3. For other papers you may need, you should have your partner check with the marriage registry in the town where you will be getting married. Make sure he or she specifies that the marriage is for a foreigner to a Belgian citizen. The requirements can be somewhat different.

4. Again, have your partner inquire at the marriage registry in Belgium.
Cheers,
Bev


----------



## lkaiting (Apr 21, 2017)

Thank you Bev for your prompt reply

My bf get touch with state official,she said could accept Malaysia French translation or translation in Belgium,but the problem is the lady is a bit slow to reply again regarding our additional enquiries. For safety,we found a certified translator to translate all the papers and will certified soon in Malaysia foreign affairs and Belgium embassy in KL.Again the translation fee total will cost about 100 euros for 3 documents that I have now,which is quite expensive? 

The ID information hope is enough as proof of residency,we afraid something wrong with it. Of course we will translate it as well?

Pray for the smooth process and could make it on time,as Malaysia only have 5 working and next month and May 1 is public holiday.The official won't open those days 

Thanks again


----------



## Bevdeforges (Nov 16, 2007)

Actually, depending on how many docs you have, 100€ for 3 docs may not be that bad a deal.

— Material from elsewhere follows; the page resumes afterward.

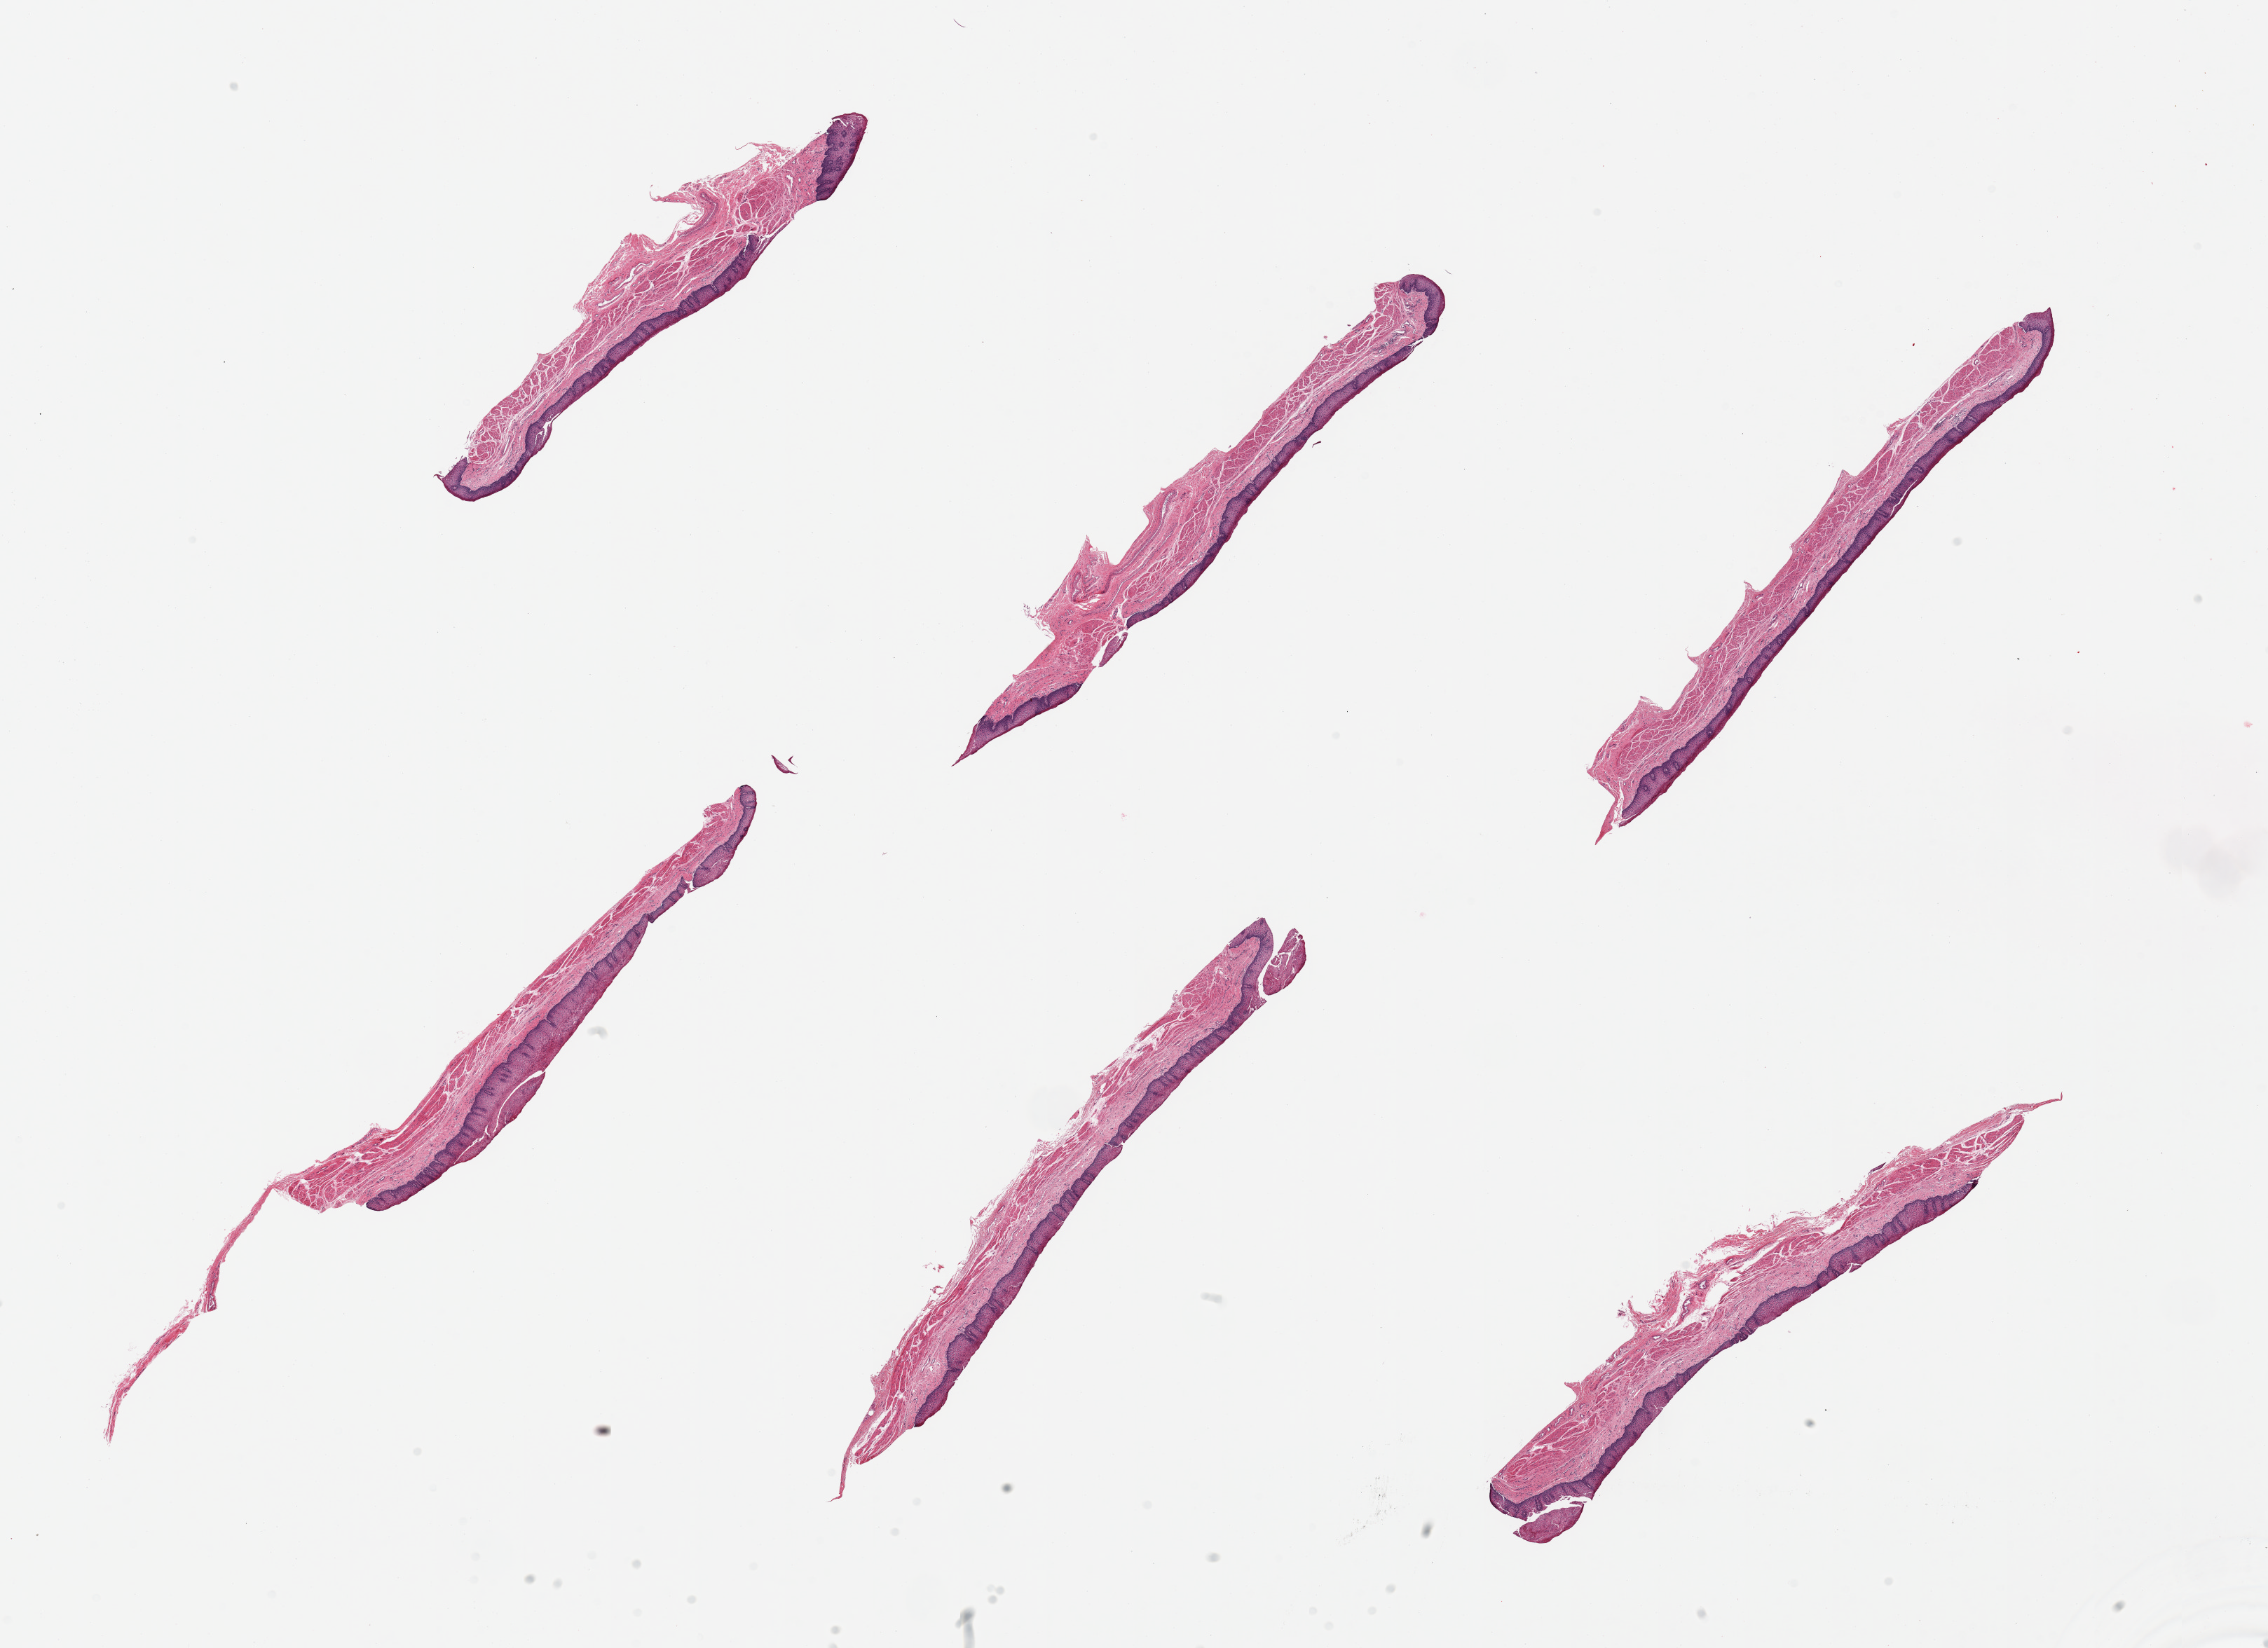
H&E whole-slide image, a low-resolution overview of the entire scanned area, about 25.6 x 18.6 mm (slide scanned at 20x); PAXgene-fixed paraffin-embedded (PFPE) section; target tissue: esophageal mucous membrane; donor tissue sample.
Reviewer comment on this tissue sample: 6 pieces.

In France, a certified translation can run anywhere from 25 to 65€ per page.

Otherwise, be sure to make note of any and all website where you could potentially order any additional documents - or at least mailing addresses. With any kind of luck you won't need to, but it always helps if you have the information "just in case."
Cheers,
Bev


----------



## Lucia2919 (Mar 15, 2018)

Hi ,

I wonder if you can help solving my curiosity of things playing in my mind by being able to answer my questions please. 

Im 19 years old Malaysian citizen and getting Married to a Belgian . Now im collecting my documents in Malaysia as the Commune told us to and i almost get all of the documents needed in Belgium.

Because of my age , 
We need to get married for a Year first then i get my Permit residence to live there . Things kinda tough for me to be away from my Fiancée even now it's almost 5 months duration taken for me to collect all the documents.

So my questions is ,

Usually after my Fiancée submit my documents to the Commune , how long will it take for them to make a Marriage Declaration? which means the documents is all approved and i can go back then .

Second question is,

Because im under 21 years old and we were told i can only have a permit to stay after A year getting married to my Fiancée, so we deciding to find me a Dutch course school this April (if i can go back by april yet ) so i get Permit to stay with my Fiancée after i get married and study there too for a year until i get the residence permit after A year .

Do you think the school will accept me to study there in April or May ? As long i get the student permit and i dont have to go back to my country is better for me .

I couldn't find any other way to stay in Belgium other than being a Student . Im so sad sometimes i might think of burning my passport in Belgium and reported it as Lost . But yeah that is nonsense idea too.

I'm hoping for your replies soon,
Thanks


----------



## fertooos (Mar 19, 2018)

is it true? rly?


----------



## Aaronccf (Nov 29, 2019)

Hi i am 32 years old , im fiance is from belgium , to married her what is the requirement do i need to give ? Please help me thank you


----------